▶ Extract provided:

Georgia is expected to vote to renew parliament on October 31. Some fear that the government will use the current health crisis to postpone the elections and the reform of the electoral system agreed with the opposition
In the second half of 2019, Georgia experienced widespread discontent, due to the political deadlock between the government and the opposition, which resulted in large demonstrations.
A religious-themed conference held by the Inter-parliamentary Assembly in June 2019 in Tbilisi triggered the first wave of public anger. At that meeting Sergei Gavrilov, a Russian MP, delivered a speech in Russian while sitting in the chair of the Presidency of the Georgian parliament, prompting the beginning of protests that resulted in over 10,000 protesters trying to enter the parliament building.
It should be noted that a large number of Georgians still believe that at least 20% of their country had been stolen from them with the help of Russia. Since the early 1990s Russia had, in fact, supported the independence aspirations of the regions of South Ossetia and Abkhazia. In August 2008, the tension between Russia and Georgia rapidly escalated until it became an actual conflict: the Russian-Georgian war. Following the bombing of the capital of South Ossetia and its occupation by Georgian forces, Russia responded with a large-scale military offensive that included air raids and a ground invasion with 10,000 Russian soldiers in various Georgian cities, some only a few kilometres from Tbilisi. As the international community and French President Nicolas Sarkozy, who held the presidency of the European Union, negotiated an initial ceasefire followed by the withdrawal of Russian troops, Russia had already recognised the two separatist republics.
In November 2019, a new wave of discontent led to unrest in the capital. Thousands of protesters calling for electoral reform and the resignation of the government clashed with the police. The “Georgian Dream” party, in power since 2012, led by the richest man in Georgia, billionaire entrepreneur Bidzina Ivanishvili, had decided not to maintain what they promised a few months earlier – to proceed with the reform of the electoral system. The proposal was to move from a half-proportional and half-majority parallel, hybrid system to an entirely proportional one with no thresholds. For two weeks, demonstrators continued to block the Parliament. The police used several riot control agents and water cannons to clear the area. Meanwhile, frictions with Russia had re-emerged in the form of economic sanctions. Following Gavrilov’s speech, Vladimir Putin stopped direct flights from Russia to Georgia “for the security of Russian citizens”.

[Stored data entries]
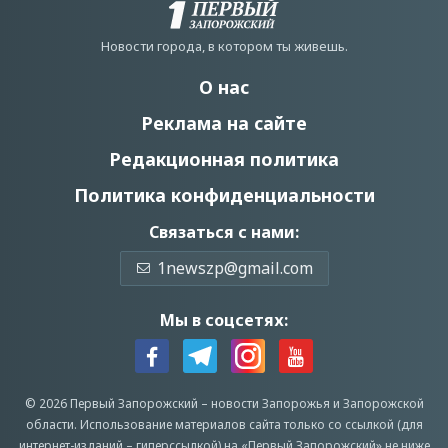
Новости города, в котором ты живешь.
О нас
Реклама на сайте
Редакционная политика
Политика конфиденциальности
Связаться с нами:
1newszp@gmail.com
Мы в соцсетях:
© 2026 Первый Запорожский –
новости Запорожья
и Запорожской
области.
Использование материалов сайта только со ссылкой (для
интернет-изданий – гиперссылкой) на «Первый Запорожский» не ниже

▶ Action item: Translate this sentence from the text on Georgia's political unrest into Spanish: "For two weeks, demonstrators continued to block the Parliament."

▶ Task solution: Durante dos semanas, los manifestantes siguieron bloqueando el Parlamento.